Emotionally I’m shot, yes I’ve considered ending things, just want to sleep. Don’t know where to turn , need a little help.  Daz.
Reply
#2
The advice is not to move out. You can live separately under the same roof.
You definitely need to speak to a solicitor.
She's probably been thinking about this for a while so she may already have sought advice.
Try to keep things businesslike between each other.

Looking after your own physical and emotional wellbeing should be your number one priority.
Reply
#3
Thanks for the quick reply. I will make appointment with solicitor and go from
there. As for me, can’t deny I’m strugling big time.
Reply
#4
(01-03-2018, 11:58 AM)dbroms Wrote: Thanks for the quick reply. I will make appointment with solicitor and go from
there. As for me, can’t deny I’m strugling big time.
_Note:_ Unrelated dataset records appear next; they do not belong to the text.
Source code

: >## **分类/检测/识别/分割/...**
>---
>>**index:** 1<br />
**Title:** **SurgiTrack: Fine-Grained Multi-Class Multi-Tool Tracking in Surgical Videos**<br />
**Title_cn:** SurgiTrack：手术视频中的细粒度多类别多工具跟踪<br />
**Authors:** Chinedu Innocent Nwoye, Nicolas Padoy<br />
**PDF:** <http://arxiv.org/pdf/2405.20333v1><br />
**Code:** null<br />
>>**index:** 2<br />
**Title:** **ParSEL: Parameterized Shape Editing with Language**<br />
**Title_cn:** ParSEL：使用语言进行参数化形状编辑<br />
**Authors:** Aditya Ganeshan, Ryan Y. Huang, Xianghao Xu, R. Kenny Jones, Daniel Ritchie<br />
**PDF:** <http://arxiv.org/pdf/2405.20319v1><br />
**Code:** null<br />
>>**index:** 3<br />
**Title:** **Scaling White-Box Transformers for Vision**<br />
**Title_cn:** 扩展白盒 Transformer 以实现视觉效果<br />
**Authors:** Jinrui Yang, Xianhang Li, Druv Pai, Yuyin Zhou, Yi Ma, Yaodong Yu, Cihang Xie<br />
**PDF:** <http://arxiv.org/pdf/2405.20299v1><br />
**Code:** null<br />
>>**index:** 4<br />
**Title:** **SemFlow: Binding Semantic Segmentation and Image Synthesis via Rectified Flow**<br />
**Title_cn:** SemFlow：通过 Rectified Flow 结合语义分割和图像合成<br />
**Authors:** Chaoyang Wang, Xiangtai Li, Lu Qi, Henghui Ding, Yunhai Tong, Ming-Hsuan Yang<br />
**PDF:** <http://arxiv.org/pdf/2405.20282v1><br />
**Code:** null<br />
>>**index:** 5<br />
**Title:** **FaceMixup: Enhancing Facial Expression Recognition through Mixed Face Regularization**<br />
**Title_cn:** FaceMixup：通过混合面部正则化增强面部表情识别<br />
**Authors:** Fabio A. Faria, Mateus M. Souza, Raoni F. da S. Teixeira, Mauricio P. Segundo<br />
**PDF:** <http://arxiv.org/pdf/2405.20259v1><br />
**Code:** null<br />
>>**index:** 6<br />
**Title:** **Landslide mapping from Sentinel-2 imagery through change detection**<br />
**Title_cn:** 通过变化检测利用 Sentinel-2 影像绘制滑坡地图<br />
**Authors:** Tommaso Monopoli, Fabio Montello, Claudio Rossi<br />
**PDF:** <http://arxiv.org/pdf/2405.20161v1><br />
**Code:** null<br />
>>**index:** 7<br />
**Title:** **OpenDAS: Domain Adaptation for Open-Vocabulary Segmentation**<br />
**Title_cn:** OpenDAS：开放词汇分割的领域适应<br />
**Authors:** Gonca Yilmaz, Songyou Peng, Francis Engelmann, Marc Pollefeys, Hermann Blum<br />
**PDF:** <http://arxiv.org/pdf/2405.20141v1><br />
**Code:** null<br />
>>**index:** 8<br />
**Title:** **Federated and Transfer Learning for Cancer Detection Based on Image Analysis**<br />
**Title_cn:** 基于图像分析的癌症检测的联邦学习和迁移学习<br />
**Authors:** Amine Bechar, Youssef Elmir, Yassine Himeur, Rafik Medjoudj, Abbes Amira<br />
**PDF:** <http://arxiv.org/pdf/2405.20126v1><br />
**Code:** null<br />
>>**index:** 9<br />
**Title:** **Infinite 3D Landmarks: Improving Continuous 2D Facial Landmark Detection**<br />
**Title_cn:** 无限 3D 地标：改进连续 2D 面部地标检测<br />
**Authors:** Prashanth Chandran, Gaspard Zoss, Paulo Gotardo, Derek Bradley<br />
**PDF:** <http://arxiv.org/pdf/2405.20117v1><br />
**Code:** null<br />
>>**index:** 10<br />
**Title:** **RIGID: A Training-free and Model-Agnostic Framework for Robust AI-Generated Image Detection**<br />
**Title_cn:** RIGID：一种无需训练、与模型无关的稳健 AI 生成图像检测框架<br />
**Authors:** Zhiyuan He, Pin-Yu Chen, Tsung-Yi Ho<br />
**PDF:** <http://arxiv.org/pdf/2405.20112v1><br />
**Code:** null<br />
Feel your pain mate, I am in same situation came to a head early December she says she love me but not in love anymore.
I go through good and bad days best thing I have done so far is get to the gym daily takes mind of it, there is an article called the '180' approach where I am going against my feelings of wanting her to stay and showing on the outside I am making plans for mine and kids future without her.
At this time my wife is in limbo whether to do a trial or give me/her a final shot but I only want that if she is open to trying to connect with me again.

Read some of the old posts on here and you will see many guys who started on the journey and now posting now with their life back on track which gives me hope....
Reply
#5
Sad al, many thanks for your reply. I read your post and thought it was my situation 100%. She loves me but not like old times blah blah. I know how you mean about up and down, I sometimes just can’t think how the future pans out being a single dad. I worry about my son and don’t even want to think of the pain he will feel when we break the news to him, kills me inside. Will have a look for that article you mention cheers.
Reply
#6
Hi bro....sorry to hear what's going on....as the guys say don't move out....not good if goes to court. Try and shop about for different solicitors some give first half hour free if you need some more advice. And the 180 is a great bit of advice while you living under the same roof. I know how you are feeling many if us are going through this aswell....it sucks big time but this site will help...so much info and helpful guys to talk to....we are here to help
Reply
#7
Cheers Scott and everyone else. Reading through all the 180 articles. Some interesting things there but seems to be aimed for the partner hurt by the other having an affair but certainly can use some of the techniques so cheers for the heads up. It has helped reading through other people’s storys on here, one day at a time I guess.
Reply
#8
Well if some of it helps you deal with things then that's a good start....yes 1 day at a time bro.
Reply
#9
Slow down.

Take care of yourself.

There no huge rush to do anything right now.

Stay put in the house while you think, talk or seek advice.
Reply
#10
Bang in the same situation and on New Years Day. We discussed separating because although we love and care for each other we are totally different and basically just been living together as Parents for the last few years rather than as a loving couple.
We are gathering our thoughts for a few weeks before we officially decide but I think we need to separate.

I just can't bear the thought of not seeing my daughter each night, and only at weekends. We are so close.